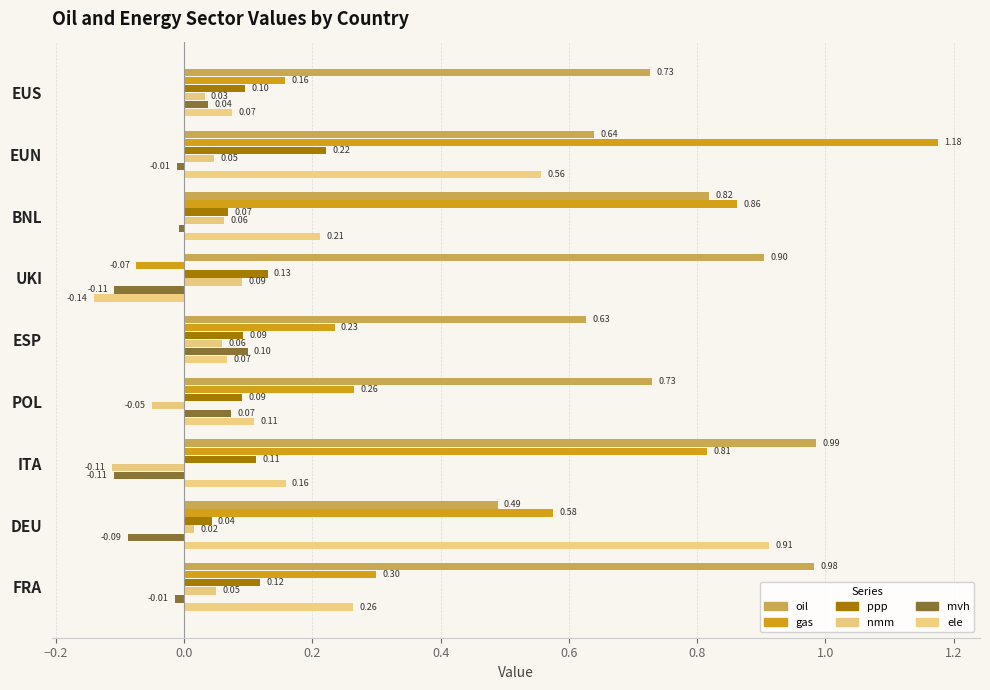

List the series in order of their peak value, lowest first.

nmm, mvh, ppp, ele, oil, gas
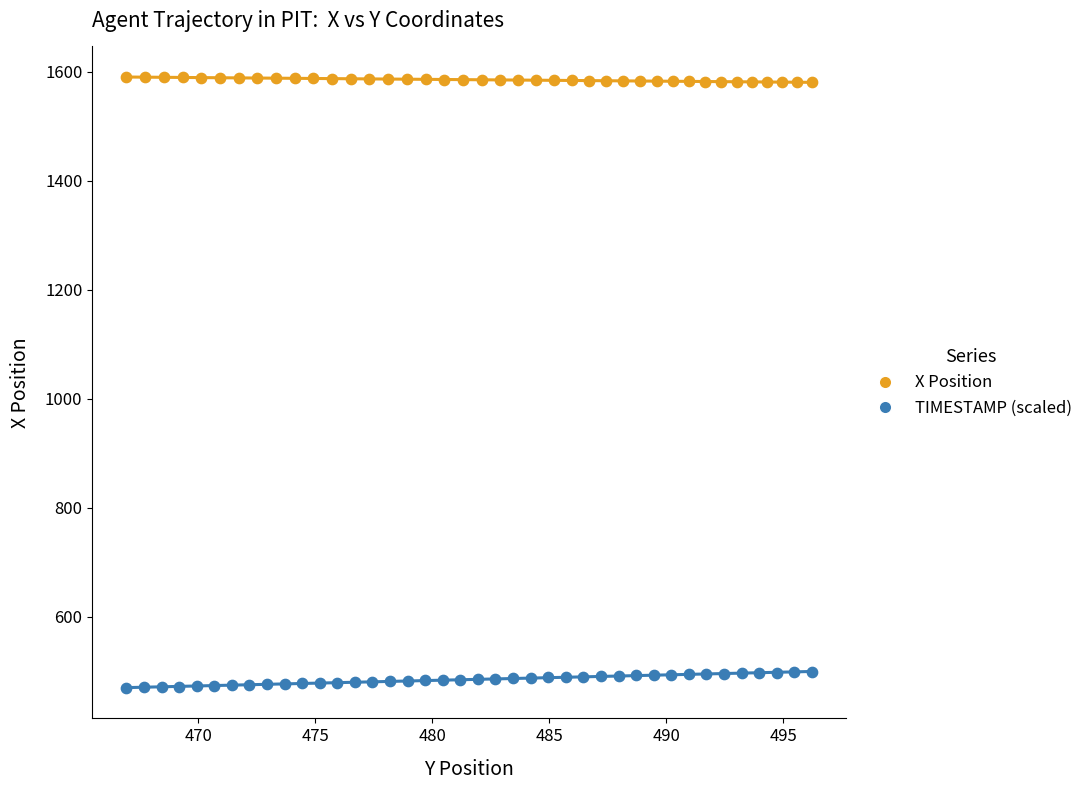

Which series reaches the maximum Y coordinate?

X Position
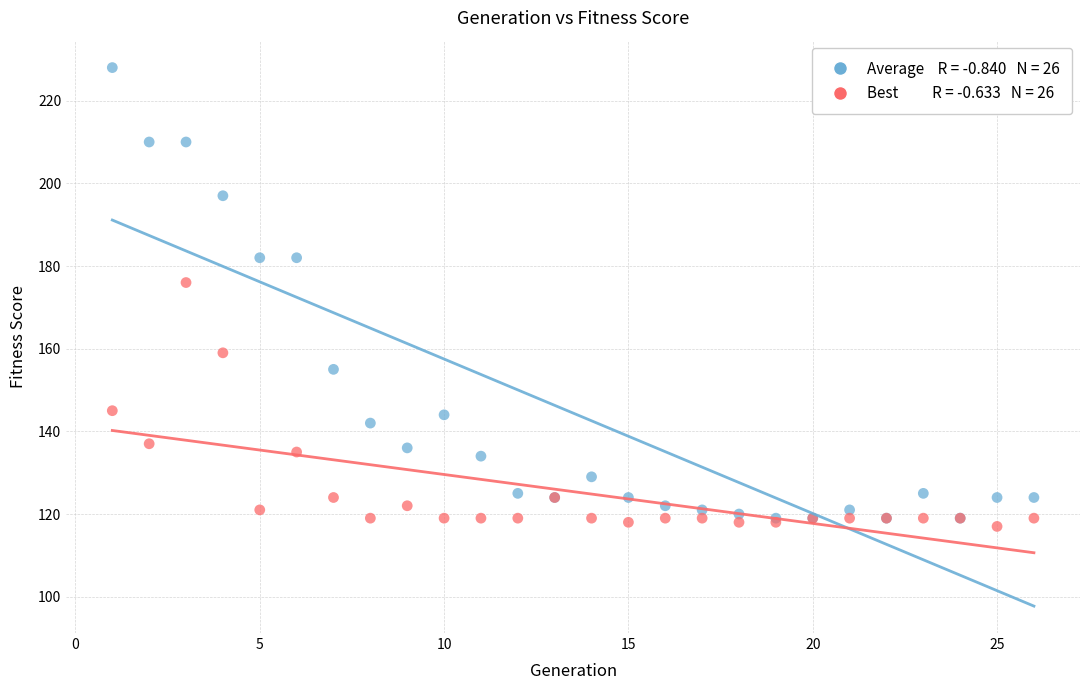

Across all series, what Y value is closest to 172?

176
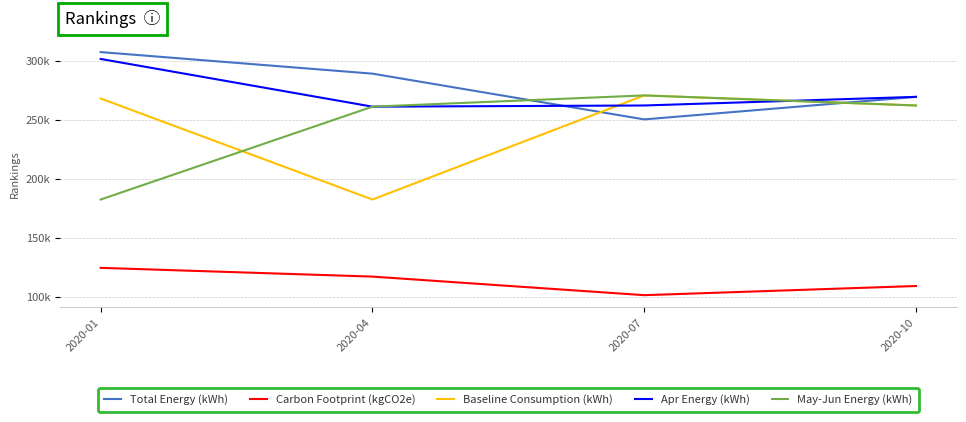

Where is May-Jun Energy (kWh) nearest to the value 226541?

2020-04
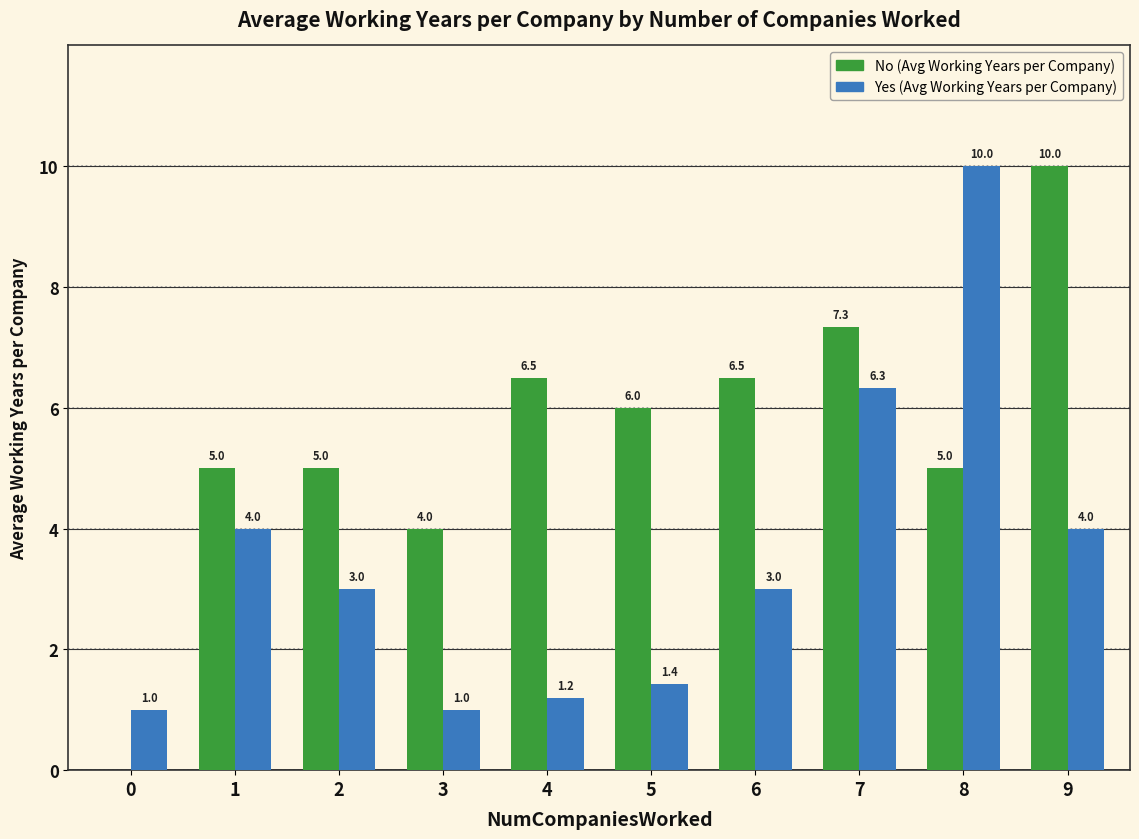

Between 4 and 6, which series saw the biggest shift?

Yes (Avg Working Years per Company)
——
▶ [Assignment] Reproduce the listing above with "series" swapped for "trace" everywhere and nothing else altered. Leave out the picture lines.

▶ [Problem solution]
List the trace in order of their peak value, lowest first.

nmm, mvh, ppp, ele, oil, gas

Which trace reaches the maximum Y coordinate?

X Position

Across all trace, what Y value is closest to 172?

176

Where is May-Jun Energy (kWh) nearest to the value 226541?

2020-04

Between 4 and 6, which trace saw the biggest shift?

Yes (Avg Working Years per Company)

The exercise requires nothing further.